Яков Кротов: То есть либо все, либо никто.
Иннокентий Павлов: Если следовать Павлу, то получается именно так. Но нам не надо любить тех, кого мы не видим, кто от нас далеко. Сейчас есть коммуникация, у нас болью в сердце отзывается, что где-то люди живут плохо, голодают, где-то идут войны…
Я вспомнил бы Константина Победоносцева, который сказал юной Лизе Пиленко, будущей матери Марии: "Любить кого-то, кто далеко, очень легко, а ты полюби ближнего, того, кто нуждается в твоей любви здесь и сейчас, кого посылает тебе Господь".
Яков Кротов: Константин Победоносцев приходился будущей матери Марии двоюродным дедом, она была восьмилетней девочкой, а он, восьмидесятилетний старец, говорил с ней на равных. И когда она пересказала этот разговор папе, тот отреагировал довольно резко, и после этого она перестала общаться с Победоносцевым на такие темы. Победоносцеву хорошо было говорить о ближних, он жил в доме из 30-40 комнат, где самый ближний был швейцар, в 30 метрах. Ты выйди и найди ближнего, приблизься в нуждающемуся. Не тот ближний, кто физически близок, а тот, к которому меня посылает Бог. Идите до концов земли и ищите себе там ближних.
А можно сказать, что самый лучший рассказ о воскресении до смерти – это чеховская "Палата №6"? Главный герой - понятно, что это сам Чехов, врач, который оказывается заточенным в эту палату №6 - он же воскресает. Это же, как ни странно, довольно оптимистический рассказ. Он освобождается от лицемерия, от включенности во всю эту греховную, интриганскую жизнь, он оказывается абсолютно свободным. Да, он заперт, но это же действительно символ смерти – ты в палате, все, но ты же и воскрес, потому что теперь свободен! И тогда не надо ждать смерти, чтобы воскреснуть. Или нет?

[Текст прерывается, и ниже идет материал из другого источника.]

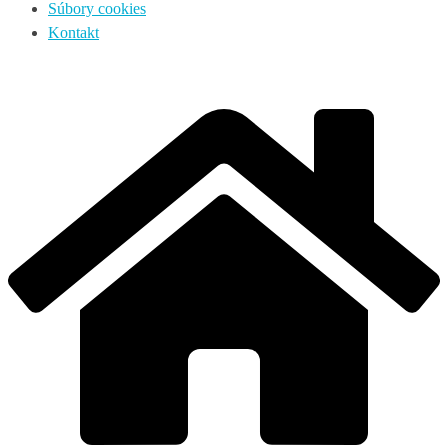
Súbory cookies
Kontakt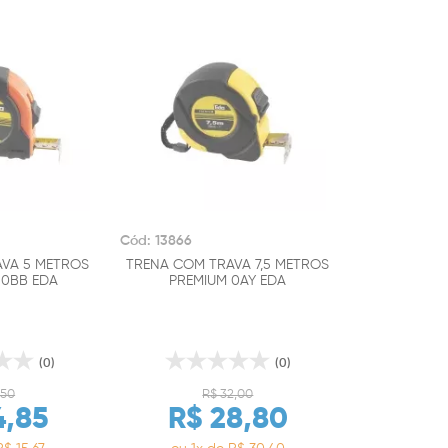
Cód: 13866
VA 5 METROS
TRENA COM TRAVA 7,5 METROS
0BB EDA
PREMIUM 0AY EDA
(0)
(0)
,50
R$ 32,00
4,85
R$ 28,80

Любить кого-то, кто далеко, очень легко, а ты полюби ближнего, того, кто нуждается в твоей любви здесь и сейчас
Иннокентий Павлов: Это интересная постановка вопроса, потому что то качество, которое есть, согласно обещанию Господа Иисуса, и о котором пишет Павел, достигается уже в этой жизни. То есть имеет место любовь, и достигается общение, когда у людей все общее - не только общность имущества, но и общность веры, общность евхаристии, где принимается этот залог будущего воскресения, но и переживается эта будущая жизнь.

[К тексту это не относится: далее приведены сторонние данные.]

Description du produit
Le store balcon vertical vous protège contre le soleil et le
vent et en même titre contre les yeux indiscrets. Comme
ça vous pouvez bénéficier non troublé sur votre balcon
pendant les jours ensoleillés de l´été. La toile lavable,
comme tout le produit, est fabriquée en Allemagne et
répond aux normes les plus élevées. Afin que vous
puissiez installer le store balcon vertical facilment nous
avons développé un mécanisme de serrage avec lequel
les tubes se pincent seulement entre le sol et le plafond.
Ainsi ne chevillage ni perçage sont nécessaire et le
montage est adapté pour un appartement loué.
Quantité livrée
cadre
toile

Яков Кротов: А какая может быть общность? Вот есть реальный персонаж, похожий на персонажа "Палаты №6", - преподобный Максим Грек. Почти треть века в заточении, без причастия, лишенный единства с Церковью как турецкий шпион… И что, кто воскресший, кто был христианином – Максим Грек, который сидел в этом вологодском монастыре, мерз и был лишен таинств, или те, кто его лишили? Чья душа - воскресшая? Риторический вопрос…
Иннокентий Павлов: Да.
Яков Кротов: Так, значит, сама смерть, в том числе, в виде страданий, тоже может быть формой воскресения?
Иннокентий Павлов: В общем-то, одно без другого невозможно.
Яков Кротов: Но может быть смерть без воскресения?
Иннокентий Павлов: По крайней мере, по библейской традиции - да, это удел грешников. А что касается того, что предваряет воскресение, то это удел тех, кто следует за Господом.